Es verdient großen Respekt, dass Thomas Moser dazu einen sehr guten und lehrreichen Beitrag geschrieben hat, der dabei helfen kann, "die Geisterspiele" um die und inmitten der Linken zu beenden. Was hat es also mit dem Vorwurf der massiven Demontage von Grundrechten auf sich? Dazu schreibt Thomas Moser auf Telepolis:
Der 25. März 2020 war ein schwarzer Tag für die BRD-Demokratie. Corona bedingt standen im Bundestag zwei wesentliche Gesetze sowie die eigene Geschäftsordnung zur Abstimmung. Einmal das Gesetz zum Nachtragshaushalt für die Finanzierung des Notzustandes in Höhe von zusätzlichen 122 Milliarden Euro. Zum zweiten die Änderung des Infektionsschutzgesetzes, in dem festgelegt wurde, wer im Falle einer "Epidemie von nationaler Tragweite" das Sagen hat.
Die quasi hoheitliche Feststellung, dass eine epidemische Lage existiere, oblag zunächst noch dem Parlament. Doch dann übertrug es per Gesetz dem Bundesgesundheitsminister nicht nur das weitere exekutive Handeln, sondern auch die legislative Möglichkeit, das eben beschlossene Gesetz selber wieder zu ändern und Maßnahmen per Verordnungen ohne Beteiligung des Bundesrates zu verhängen. Damit hat der Bundestag am 25. März 2020 seine eigene Entmachtung beschlossen. (…) Im Bundestag stimmte am 25. März eine seltene Front aller Fraktionen von Linkspartei bis AfD den beiden wesentlichen Corona-Gesetzen zu. Eine Politik, die die AfD ausgrenzt, ist das nicht, sondern im Gegenteil eine, die sie integriert.
Wenn also Vertreter und UnterstützerInnen der Corona-Regierung den KritikerInnen vorwerfen, sie würden Verschwörungstheorien verbreiten, dann inszenieren sie selbst jene "obskuren, dunklen Mächte", um vom Offensichtlichen abzulenken: Was in diesen Corona-Tagen passiert, ist keiner "dunklen Hand" geschuldet. Das parlamentarische System selbst ist der Ort des Geschehens. Es hat sich selbst entmächtigt. Thomas Moser kommentiert:
Kontrollfreiheit ist das, was das Corona-Recht ermöglicht hat. Und sie haben danach gegriffen: die Regierenden, die institutionelle Opposition, die etablierten Medien. Hier haben nicht etwa heimlich konspirative Absprachen stattgefunden, sondern sind lediglich ähnliche Interessenlagen und Dispositionen zusammengefallen.
Rolf Gössner, Rechtsanwalt und Mitherausgeber der Zeitschrift Ossietzky, kommt zu einem ähnlichen Ergebnis:
Auch die parlamentarische Demokratie leidet unter der "Corona-Krise": Die Opposition scheint lahmgelegt, die demokratische Kontrolle ist ausgehebelt.

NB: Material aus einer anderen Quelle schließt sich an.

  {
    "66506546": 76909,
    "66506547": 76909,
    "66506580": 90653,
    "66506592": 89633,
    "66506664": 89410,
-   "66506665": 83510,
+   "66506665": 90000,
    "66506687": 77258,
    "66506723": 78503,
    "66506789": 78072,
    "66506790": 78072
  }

Die Verschärfung des Infektionsschutzgesetzes, auf das u.a. die Kontaktverbotsmaßnahmen gestützt werden, erfolgte im Schnellverfahren - ohne Experten-Anhörungen und ohne Politikfolgenabschätzung, obwohl es sich doch um Maßnahmen von großer Tragweite handelt.

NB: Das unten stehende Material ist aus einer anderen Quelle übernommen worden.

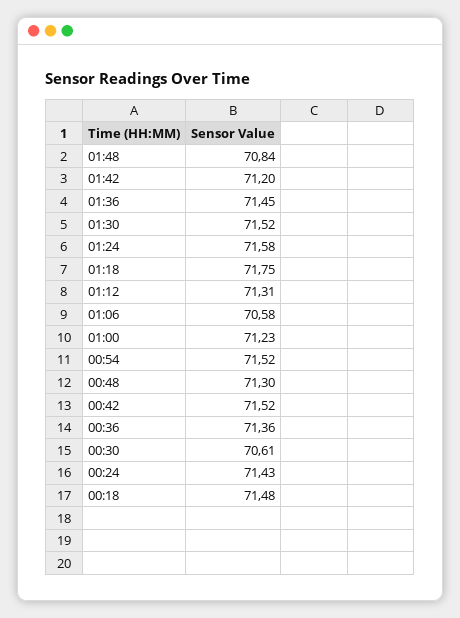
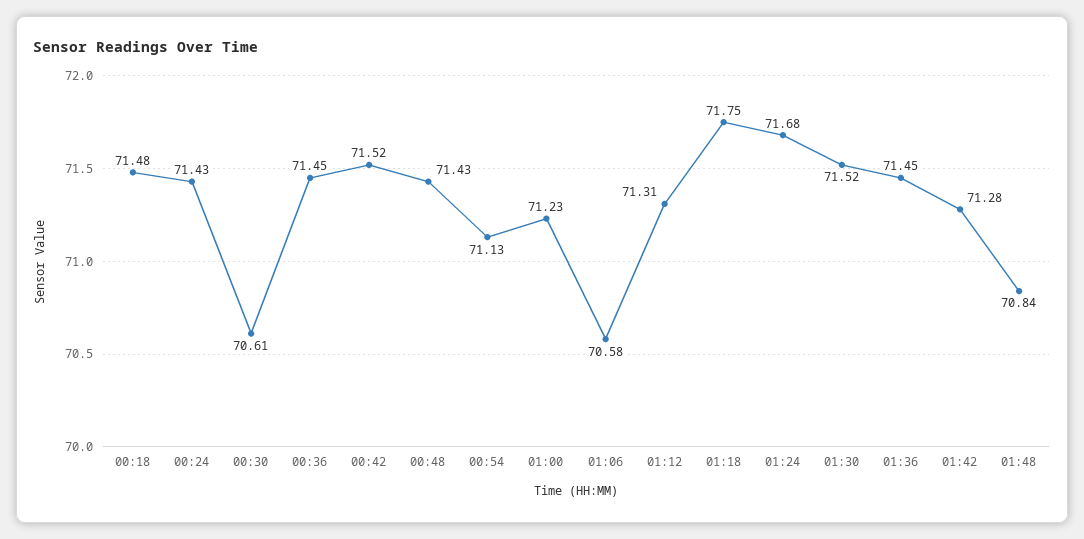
  {
    "01:48": 70.84,
-   "01:42": 71.2,
+   "01:42": 71.28,
    "01:36": 71.45,
    "01:30": 71.52,
-   "01:24": 71.58,
+   "01:24": 71.68,
    "01:18": 71.75,
    "01:12": 71.31,
    "01:06": 70.58,
    "01:00": 71.23,
-   "00:54": 71.52,
+   "00:54": 71.13,
-   "00:48": 71.3,
+   "00:48": 71.43,
    "00:42": 71.52,
-   "00:36": 71.36,
+   "00:36": 71.45,
    "00:30": 70.61,
    "00:24": 71.43,
    "00:18": 71.48
  }

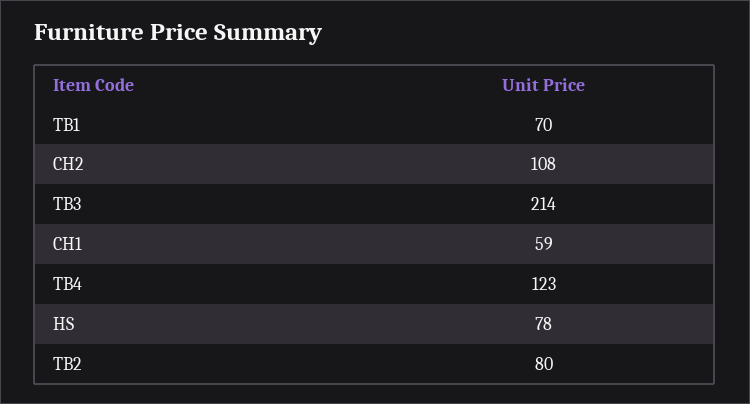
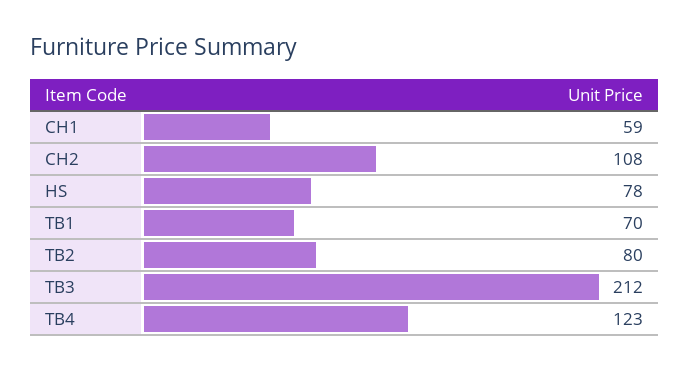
  {
    "TB1": 70,
    "CH2": 108,
-   "TB3": 214,
+   "TB3": 212,
    "CH1": 59,
    "TB4": 123,
    "HS": 78,
    "TB2": 80
  }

Auf dieser neuen gesetzlichen Grundlage kann nun der Bundestag befristet die sogenannte epidemische Lage von nationaler Tragweite ausrufen, sobald eine "ernsthafte Gefahr für die öffentliche Gesundheit" festgestellt wird - mit der Folge, dass weitreichende Macht- und Entscheidungsbefugnisse vom Parlament auf den Gesundheitsminister übertragen werden. Diesen Gesundheitsnotstand hat der Bundestag gleich nach der Gesetzesnovellierung Ende März 2020 öffentlich deklariert. Damit wird das Bundesministerium für Gesundheit befristet bis zum 1. April 2021 ermächtigt, unbeschadet der Befugnisse der Bundesländer Anordnung oder Rechtsverordnungen ohne Zustimmung des Bundesrates zu erlassen.

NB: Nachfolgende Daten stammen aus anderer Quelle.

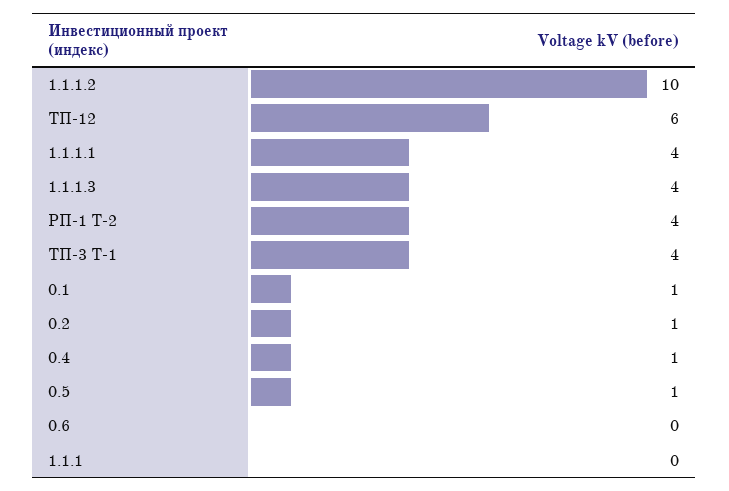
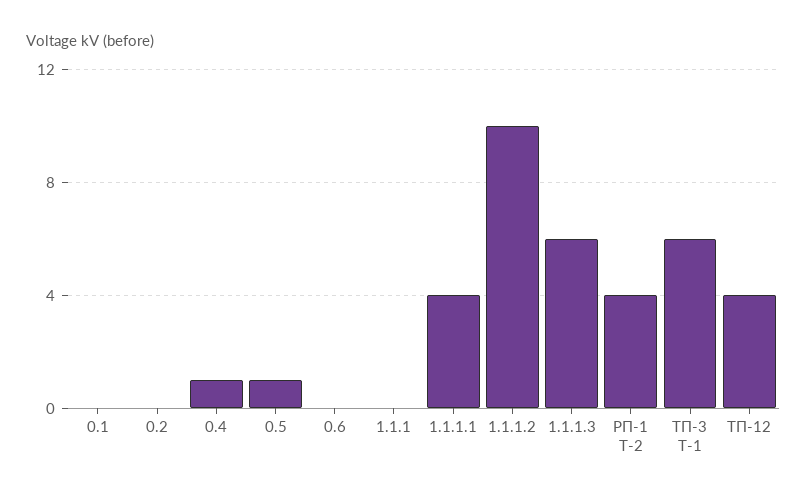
  {
    "1.1.1.2": 10,
-   "ТП-12": 6,
+   "ТП-12": 4,
    "1.1.1.1": 4,
-   "1.1.1.3": 4,
+   "1.1.1.3": 6,
    "РП-1 Т-2": 4,
-   "ТП-3 Т-1": 4,
+   "ТП-3 Т-1": 6,
-   "0.1": 1,
+   "0.1": 0,
-   "0.2": 1,
+   "0.2": 0,
    "0.4": 1,
    "0.5": 1,
    "0.6": 0,
    "1.1.1": 0
  }

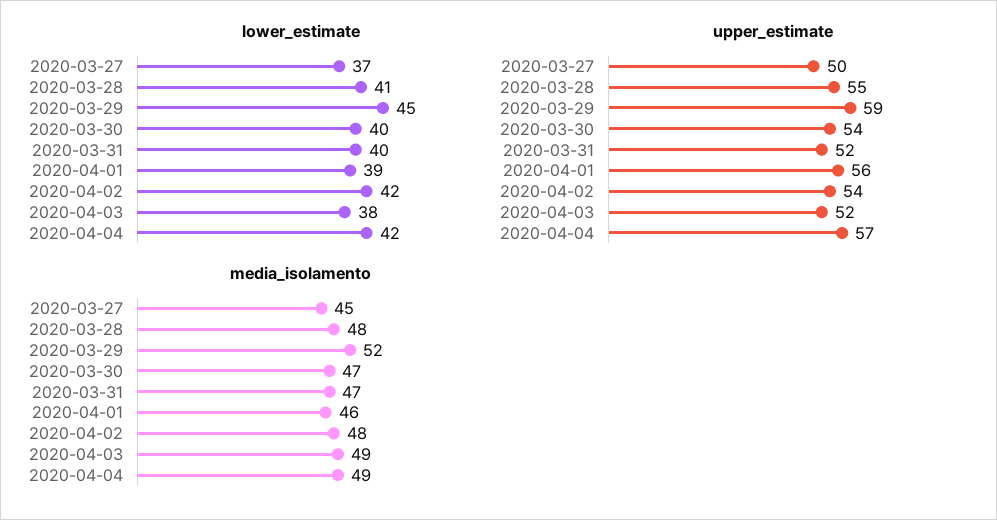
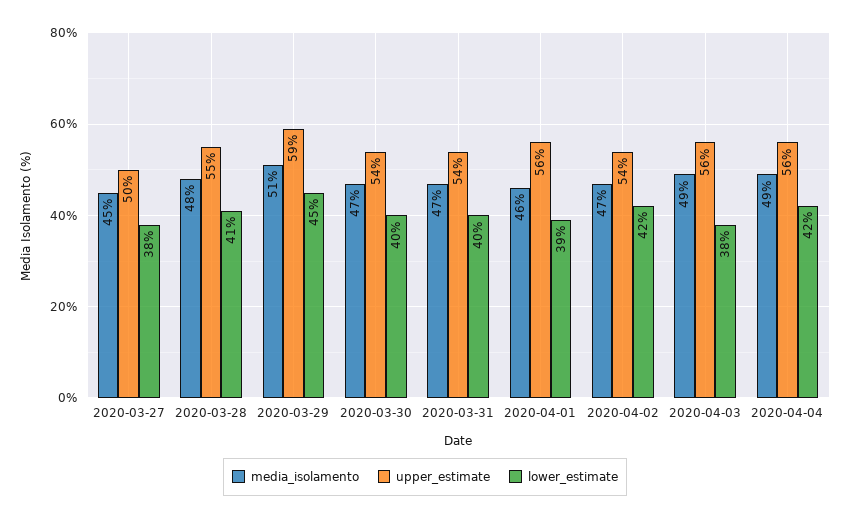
  {
    "lower_estimate": {
-     "2020-03-27": 37,
+     "2020-03-27": 38,
      "2020-03-28": 41,
      "2020-03-29": 45,
      "2020-03-30": 40,
      "2020-03-31": 40,
      "2020-04-01": 39,
      "2020-04-02": 42,
      "2020-04-03": 38,
      "2020-04-04": 42
    },
    "upper_estimate": {
      "2020-03-27": 50,
      "2020-03-28": 55,
      "2020-03-29": 59,
      "2020-03-30": 54,
-     "2020-03-31": 52,
+     "2020-03-31": 54,
      "2020-04-01": 56,
      "2020-04-02": 54,
-     "2020-04-03": 52,
+     "2020-04-03": 56,
-     "2020-04-04": 57
+     "2020-04-04": 56
    },
    "media_isolamento": {
      "2020-03-27": 45,
      "2020-03-28": 48,
-     "2020-03-29": 52,
+     "2020-03-29": 51,
      "2020-03-30": 47,
      "2020-03-31": 47,
      "2020-04-01": 46,
-     "2020-04-02": 48,
+     "2020-04-02": 47,
      "2020-04-03": 49,
      "2020-04-04": 49
    }
  }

(…) Darüber hinaus ist der Bundesgesundheitsminister gemäß Infektionsschutzgesetz ermächtigt, Ausnahmen von geltenden Gesetzen zu verfügen. Mit solchen Regelungen wird die verfassungsrechtliche Bindung der Regierung an Gesetze unterlaufen. Solche Blanko-Ermächtigungen der Bundes-Exekutive ohne parlamentarische Kontrolle und Ländermitwirkung (Bundesrat) unterminieren die Verfassungsgrundsätze der Gewaltenteilung und des Föderalismus, weshalb diese Ermächtigungsnormen nach Auffassung etlicher Verfassungsrechtler* innen verfassungswidrig sein dürften.